I did not know how to exactly find the hole so, I differentiated it and equated it to 0 as there is no point there in the graph so the slope will be 0, and it actually came to be -3!
It was just dumb luck if that worked here, and essentially wrong. When you solve the equation "slope = 0", you get the result x = -3, yes - but -3 is not part of the domain of the function, so x = -3 is actually _not_ a solution of the equation "slope = 0". "there is no point there in the graph so the slope will be 0" That does not follow at all. What _actually_ follows is that the function itself and hence also its slope is not defined at that point. "is not defined" is different from "is 0".
@@bjornfeuerbacher5514 oh, right thank you very much, but still how did it still come to be -3, there has to be some other factor right, which brought the answer?
@@abhaychordiya6489 Both the numerator and the denominator of the initial function contain a factor (x+3). Hence the numerator of the derivative will also contain such a factor. However, the denominator of the derivative then contains a factor (x+3)². So x=-3 is a zero of the numerator, but _not_ of the whole derivative.
I don’t like working with not equals “equations”. There are no properties of not equals. If you have x + 3 != 0, then 5 is a solution to this “equation”. I would reason: It cannot be zero. Find when it is zero. For example, x+3=0, so x=-3 Now we can negate that and say x does not equal -3. This follows from the rules of logic. The other method works in this situation, but might not if more complex situations.
because when we work with inequalities (like with ≠) we are not trying to find some of the solutions (like x=5) but we are trying to find all of the solutions, (x≠3)
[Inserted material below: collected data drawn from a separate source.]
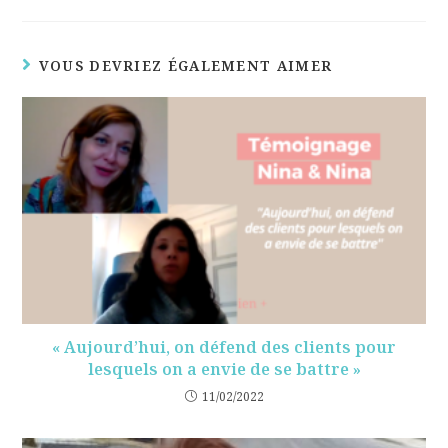
VOUS DEVRIEZ ÉGALEMENT AIMER
« Aujourd’hui, on défend des clients pour
lesquels on a envie de se battre »
11/02/2022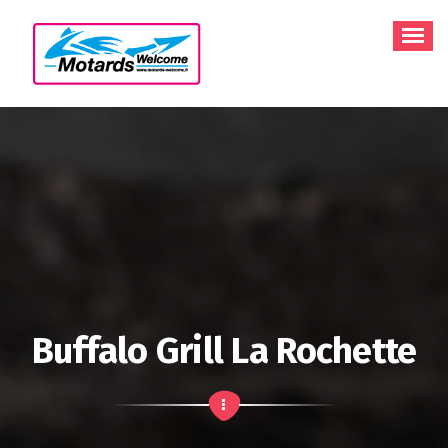
Aller
au
contenu
Buffalo Grill La Rochette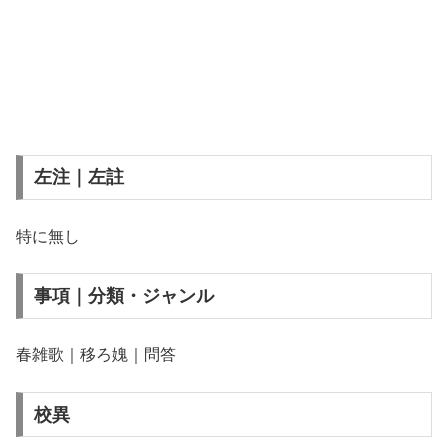
左注｜左註
特に無し
事項｜分類・ジャンル
春雑歌｜移ろ媿｜問答
校異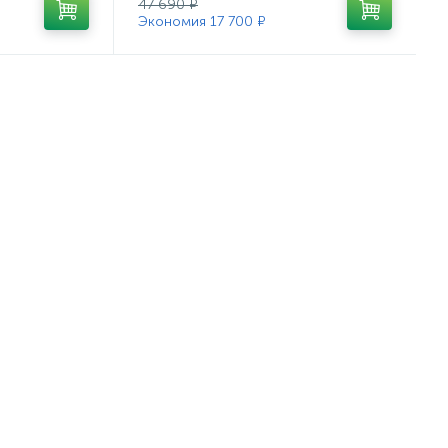
47 690 ₽
Экономия 17 700 ₽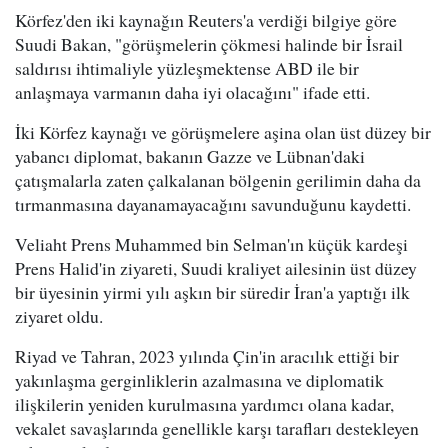
Körfez'den iki kaynağın Reuters'a verdiği bilgiye göre
Suudi Bakan, "görüşmelerin çökmesi halinde bir İsrail
saldırısı ihtimaliyle yüzleşmektense ABD ile bir
anlaşmaya varmanın daha iyi olacağını" ifade etti.
İki Körfez kaynağı ve görüşmelere aşina olan üst düzey bir
yabancı diplomat, bakanın Gazze ve Lübnan'daki
çatışmalarla zaten çalkalanan bölgenin gerilimin daha da
tırmanmasına dayanamayacağını savunduğunu kaydetti.
Veliaht Prens Muhammed bin Selman'ın küçük kardeşi
Prens Halid'in ziyareti, Suudi kraliyet ailesinin üst düzey
bir üyesinin yirmi yılı aşkın bir süredir İran'a yaptığı ilk
ziyaret oldu.
Riyad ve Tahran, 2023 yılında Çin'in aracılık ettiği bir
yakınlaşma gerginliklerin azalmasına ve diplomatik
ilişkilerin yeniden kurulmasına yardımcı olana kadar,
vekalet savaşlarında genellikle karşı tarafları destekleyen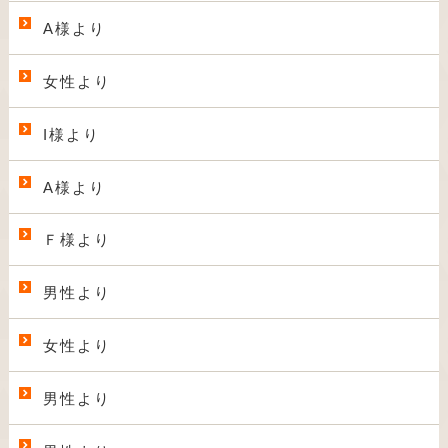
A様より
女性より
I様より
A様より
Ｆ様より
男性より
女性より
男性より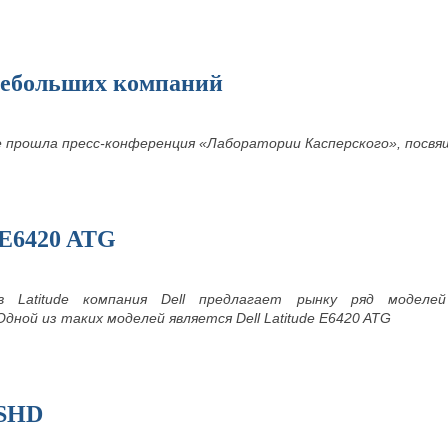
небольших компаний
 прошла пресс-конференция «Лаборатории Касперского», посвя
e E6420 ATG
в Latitude компания Dell предлагает рынку ряд моделе
дной из таких моделей является Dell Latitude E6420 ATG
SSHD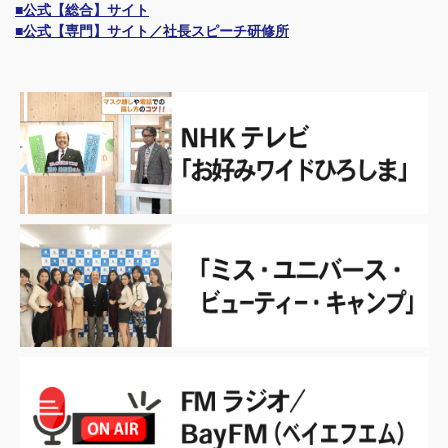
■公式【総合】サイト
■公式【専門】サイト／社長スピーチ研修所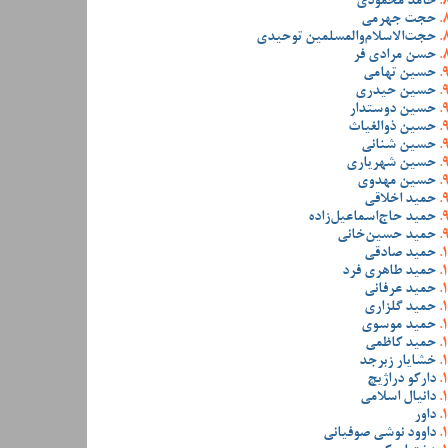
حامد محمودی
حجت جهرمی
حجت‌الاسلام‌والمسلمین توحیدی
حسن مرادی فر
حسین تهامی
حسین حیدری
حسین دوستدار
حسین ذوالغیاث
حسین شنانی
حسین شهریاری
حسین مهدوی
حمید اخلاقی
حمید حاج‌اسماعیل‌زاده
حمید حسین‌خانی
حمید صادقی
حمید طاهری فرد
حمید عرفانی
حمید گلزاری
حمید موسوی
حمید کاظمی
خشایار زبرجد
دارکو دراژیچ
دانیال اسلامی
داور
داوود نوشی صوفیانی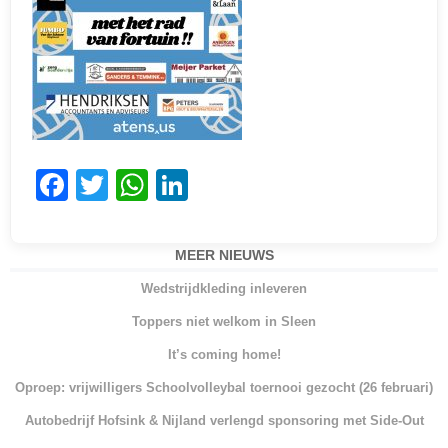
F
T
W
Li
a
w
h
n
c
itt
at
k
MEER NIEUWS
e
er
s
e
Wedstrijdkleding inleveren
b
A
dI
Toppers niet welkom in Sleen
o
p
n
It’s coming home!
o
p
Oproep: vrijwilligers Schoolvolleybal toernooi gezocht (26 februari)
k
Autobedrijf Hofsink & Nijland verlengd sponsoring met Side-Out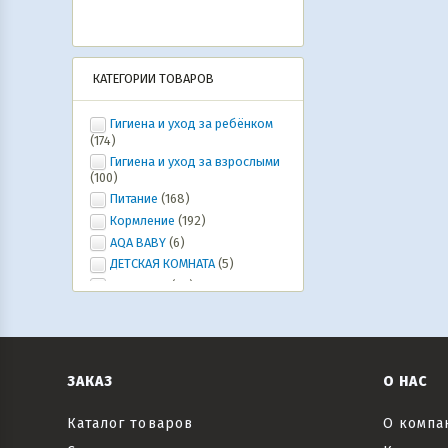
КАТЕГОРИИ ТОВАРОВ
Гигиена и уход за ребёнком
(174)
Гигиена и уход за взрослыми
(100)
Питание
(168)
Кормление
(192)
AQA BABY
(6)
ДЕТСКАЯ КОМНАТА
(5)
Ура, лето!
(20)
ИГРУШКИ, ИГРЫ, развлечения
(46)
Коляски и автокресла,
велосипеды и самокаты, рюкзаки-
кенгуру
(6)
ЗАКАЗ
О НАС
Все для праздника
(20)
Текстиль
(6)
Каталог товаров
О компа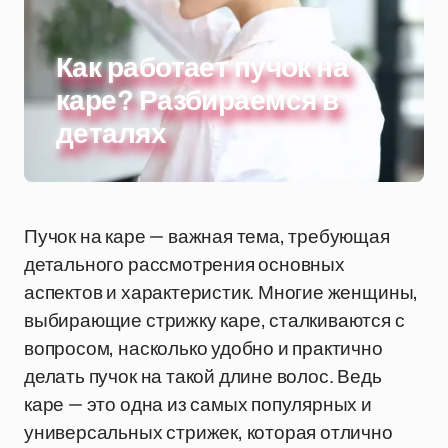
Как работает пучок на
каре? Разбираемся в
деталях
Пучок на каре — важная тема, требующая
детального рассмотрения основных
аспектов и характеристик. Многие женщины,
выбирающие стрижку каре, сталкиваются с
вопросом, насколько удобно и практично
делать пучок на такой длине волос. Ведь
каре — это одна из самых популярных и
универсальных стрижек, которая отлично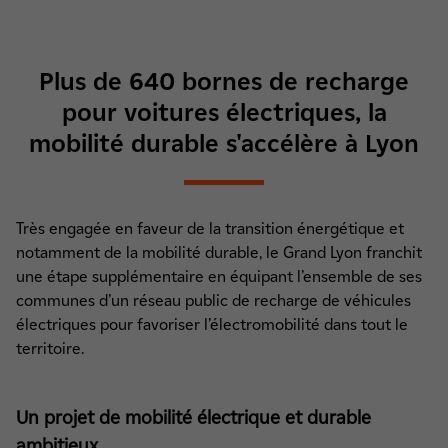
Plus de 640 bornes de recharge
pour voitures électriques, la
mobilité durable s'accélère à Lyon
Très engagée en faveur de la transition énergétique et
notamment de la mobilité durable, le Grand Lyon franchit
une étape supplémentaire en équipant l’ensemble de ses
communes d’un réseau public de recharge de véhicules
électriques pour favoriser l’électromobilité dans tout le
territoire.
Un projet de mobilité électrique et durable
ambitieux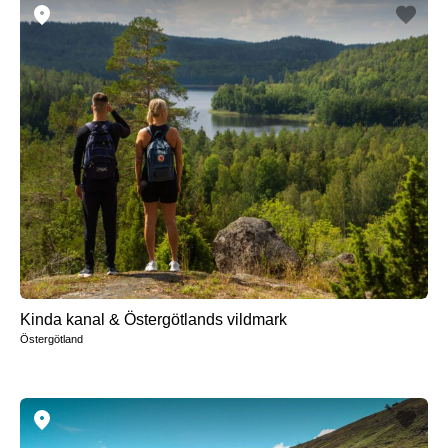
Kinda kanal & Östergötlands vildmark
Östergötland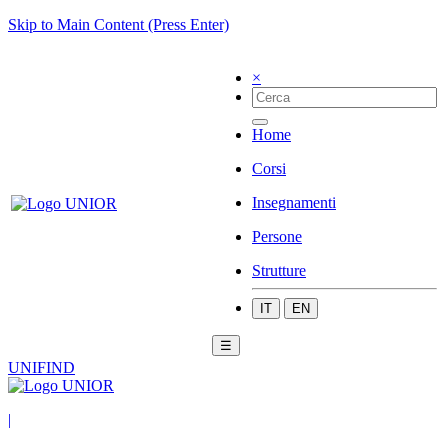
Skip to Main Content (Press Enter)
×
Home
Corsi
Insegnamenti
Persone
Strutture
IT
EN
☰
UNIFIND
|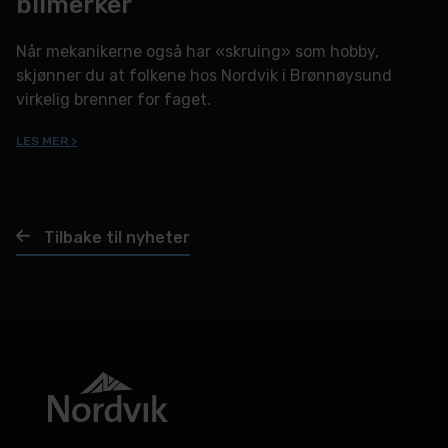
bilmerker
Når mekanikerne også har «skruing» som hobby,
skjønner du at folkene hos Nordvik i Brønnøysund
virkelig brenner for faget.
LES MER >
Tilbake til nyheter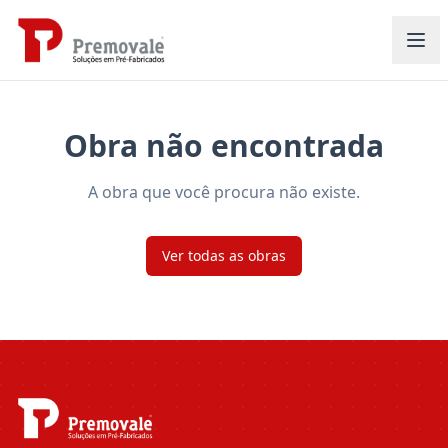
Obra não encontrada
A obra que você procura não existe.
Ver todas as obras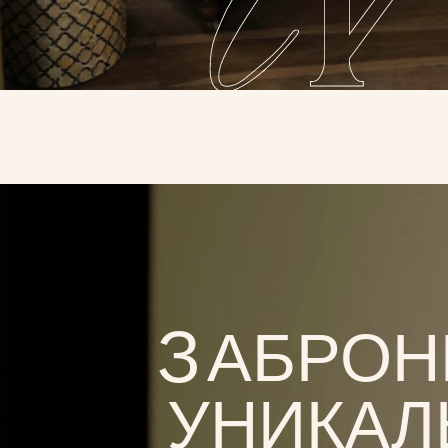
З
АБРОНИ
УНИКАЛЬ
Вы можете легко забронировать
наши номера в режиме онлайн.
ЗАБРОНИРОВАТЬ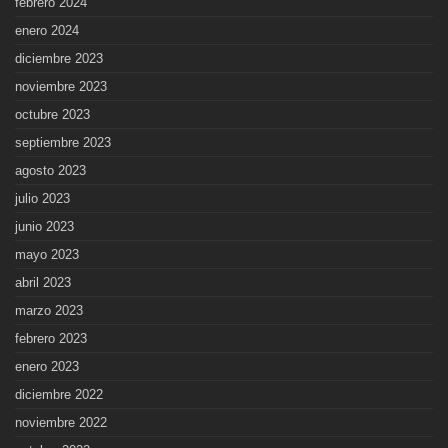
febrero 2024
enero 2024
diciembre 2023
noviembre 2023
octubre 2023
septiembre 2023
agosto 2023
julio 2023
junio 2023
mayo 2023
abril 2023
marzo 2023
febrero 2023
enero 2023
diciembre 2022
noviembre 2022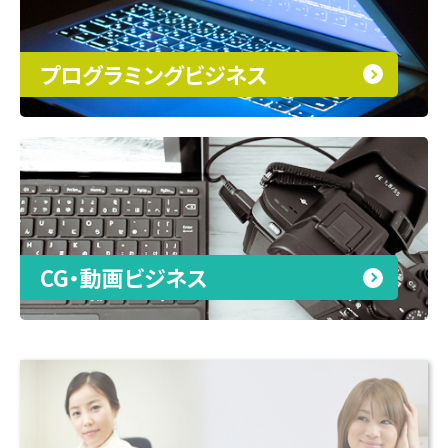
プログラミングビジネス
CG・動画ビジネス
in general, we are going to find what the inequality is equivalent to (like x≠3), not simply what implies the inequality (like x=5) this is true for equations too
You should think of equations as a type of statement, and each step of your process you derive a new statement whose truthfulness is the same as the one preceding. For example when you solve 3x-2=x+2, you assert that this is a statement you don’t know is true or not, or that it is true for an unknown x. Then you can subtract x from both sides and get 2x-2=2, another statement which is as true as the previous if you handle stuff like extraneous solutions or complex numbers or domain issues. Then you can add 2 and get 2x=4, another statement which is as true as the previous, meaning it’s as true as the first. Then you can divide by 2 to get x=2, which is as true as the preceding once again. If X is a bound variable, then check if x is 2. If it is, every preceding statement, including the original, is true, thereby solving the problem. If it is a free variable, then we have found the x such that the original statement is true. The same framework applies to inequalities. The “solution” is not always that which makes the statement true, because outside elementary mathematics there are problems which do not ask for the value of a free variable (example: proofs); the “solution” is in general a “more helpful” statement or a series of statements that are all equal to the original statement. As is often said in math, the goal is not always to solve a problem; reducing it to a previously solved problem eliminates the need to solve it completely because the solution can be derived from the previously solved problem, so why reinvent the wheel. The same applies to the inequalities. When he solves the inequality in the video, he starts with a statement stating that a polynomial quadratic in x cannot be equal to zero. He ends with the statement that X cannot be equal to -3 and X cannot be equal to -4. The latter statement is more helpful than the original, so it is the “solution” to the problem. Re-phrase it for yourself: I want to plug in x into this quadratic but I can’t have it equal zero. What numbers am I not allowed to put in? Ah, I cannot put in -3 and I cannot put in -4.
x^2 - 4 != 0, factor (x + 2)(x - 2) != 0 Where do you go from here? Is it (x - 2) != 0 OR (x + 2) != 0 like you have with equals 0. Actually you have to replace OR with AND. You get the same result, but I think it is better to think, when is it 0, and then negate that. So it is equal to 0 at 2 and -2. Then the negation is x is everything except those two numbers. Just my opinion based on the way maths is taught. The axioms and properties are for equalities and inequalities. I don’t think I’ve ever seen a property for not equals. If there is, let me know. Have a great day.
Yes, of course you can. It is called implicit derivative. Edit: I assume you mean something like f(x, y) = g(x, y). If you are talking about an equation with single variable, then answer is no as @DaisyGamer8367 says.
No, it's not the same trying to find where two functions intersect as where their derivatives are the same. For example: x=ln x does not have a solution in the real numbers, but if you differentiate both, there is a solution at x=1 because their derivatives are the same there.
If f(x)=g(x) everywhere, then f'(x)=g'(x) is also true. That is to say, if it's an identity then it's true. sin²(x)+cos²(x)=1 everywhere, so we can differentiate both sides and it will still work. 2sin(x)cos(x)+2cos(x)(-sin(x))=0 is true. But if it's just the intersection of two things, like x=x², then it's not true everywhere. It's not an identity, so differentiating both sides won't do anything useful at all.